A Pair of Bills Seek to Erase the Line Between Church and State in Texas Schools | Dallas Observer


Two Bills Seek to Erase the Line Between Church and State in Texas Schools

The Ten Commandments shouldn't be required reading in class, some activists say.
The Ten Commandments shouldn't be required reading in class, some activists say. Sean Foster/Unsplash
On Wednesday in Austin, the separation between church and state in Texas was blurred, at least for a little while, during the Senate Committee on Education hearing. Senate Bill 763, authored by Galveston Republican Sen. Mayes Middleton, and SB 1515, authored by Weatherford Republican Sen. Phil King, is a pair of the more blatant recent attempts by conservative lawmakers to shoehorn Christianity into public schools through the front office as well as inside of each classroom.

Middleton’s SB 763 aims to allow schools to hire chaplains to perform the duties of school counselors. Most alarmingly, the filing also specifies “a chaplain employed under this subsection is not required to be certified by the State Board for Educator Certification.” As of now, school counselors must complete a fairly extensive series of steps to becoming certified, including completing some graduate education, additional testing and classroom teaching experience.

SB 763 would allow schools to hire chaplains, who are clergy members affiliated with a secular institution, to skip all that.

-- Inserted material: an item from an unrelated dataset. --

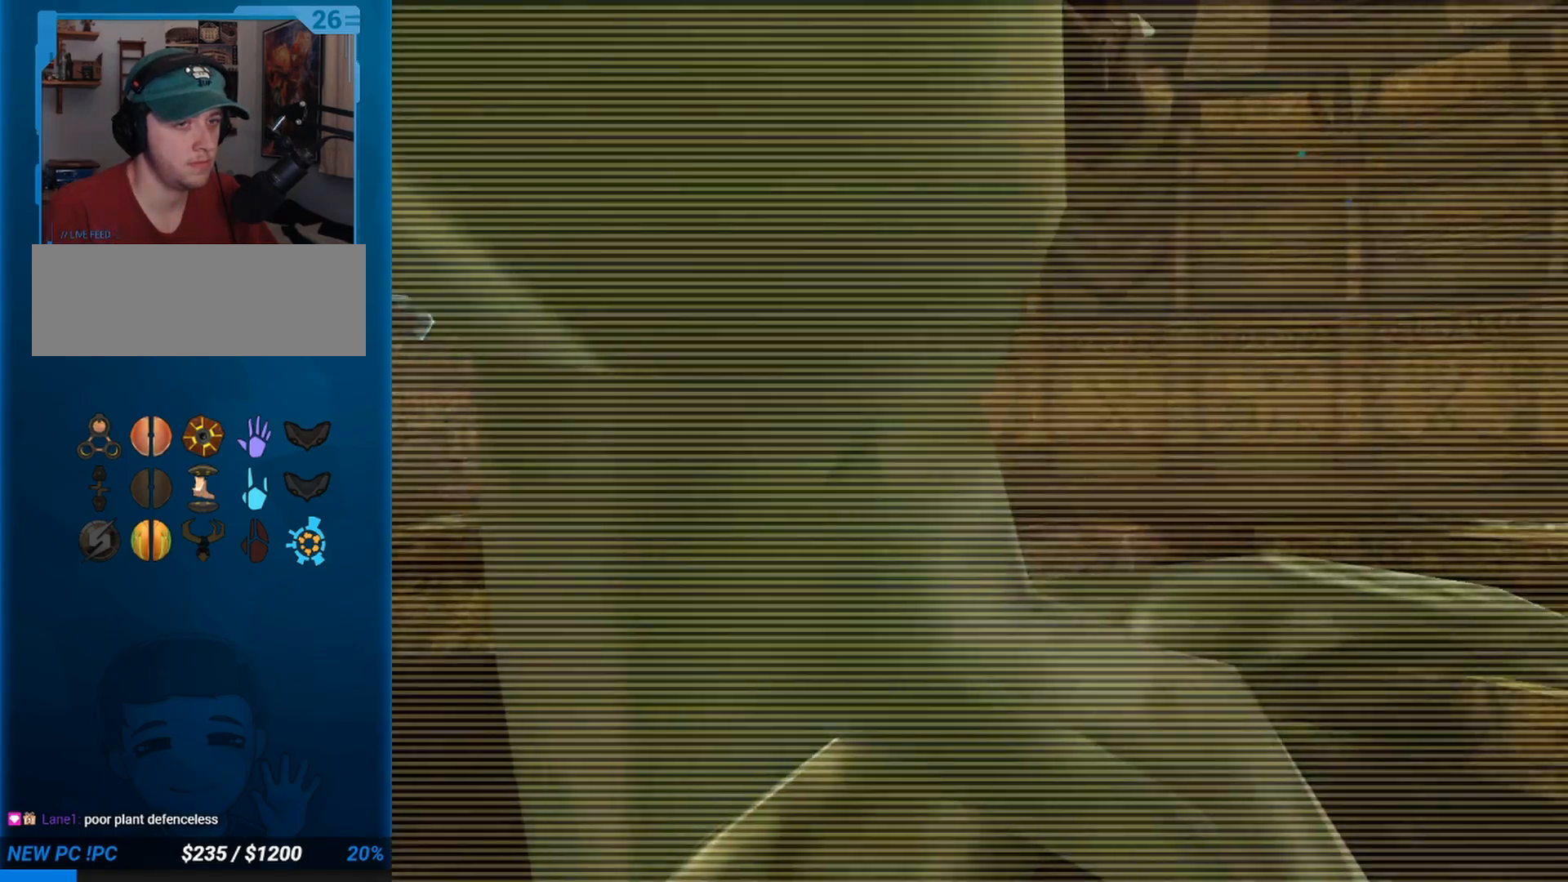
{"buttons": ["R1"], "left_stick": "up-right", "button_events": []}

“There are a lot of problems with that,” said Andrew L. Seidel, author and vice president of strategic communications for Americans United for Separation of Church and State, a national advocacy organization. Seidel said his group is tracking around 1,500 pieces of legislation across the country that might infringe upon the religious freedom of Americans.

“We allow chaplains in the military, for instance, because if you are a Christian, a Buddhist or a Jew serving in the U.S. military in a country like Saudi Arabia, it could be very difficult for you to find a house of worship,” Seidel said. “This is a very different deal. This bill is saying, ‘We are going to use the machinery of the state to impose religion on a captive audience of schoolchildren, and we’re not going to vet that person at all.'”

King’s SB 1515 kicks the notion of a captive audience up several notches. Should it become law, every public school classroom in Texas would be required to display a copy of the Ten Commandments “in a conspicuous place.” And not just any old copy, mind you. The bill clearly lays out that each classroom Ten Commandments be “a durable poster or framed copy.” And that’s not enough. Each sin-listing display must also “be at least 16 inches wide and 20 inches tall.”

Sravan Krishna, a Southlake resident, has been down this path with schools before. Last year, he was a part of a group that attempted to donate “In God We Trust” signs, one with rainbows and another written in Arabic, to the Carroll ISD. Citing the phrase's status as the national motto, Texas schools have been displaying donated “In God We Trust” signs since 2021 when it became law to do so.

His donation was not accepted by the district, but the attempt gained national headlines. “This [SB 1515] is a play from the same playbook I saw last year,” Krishna said.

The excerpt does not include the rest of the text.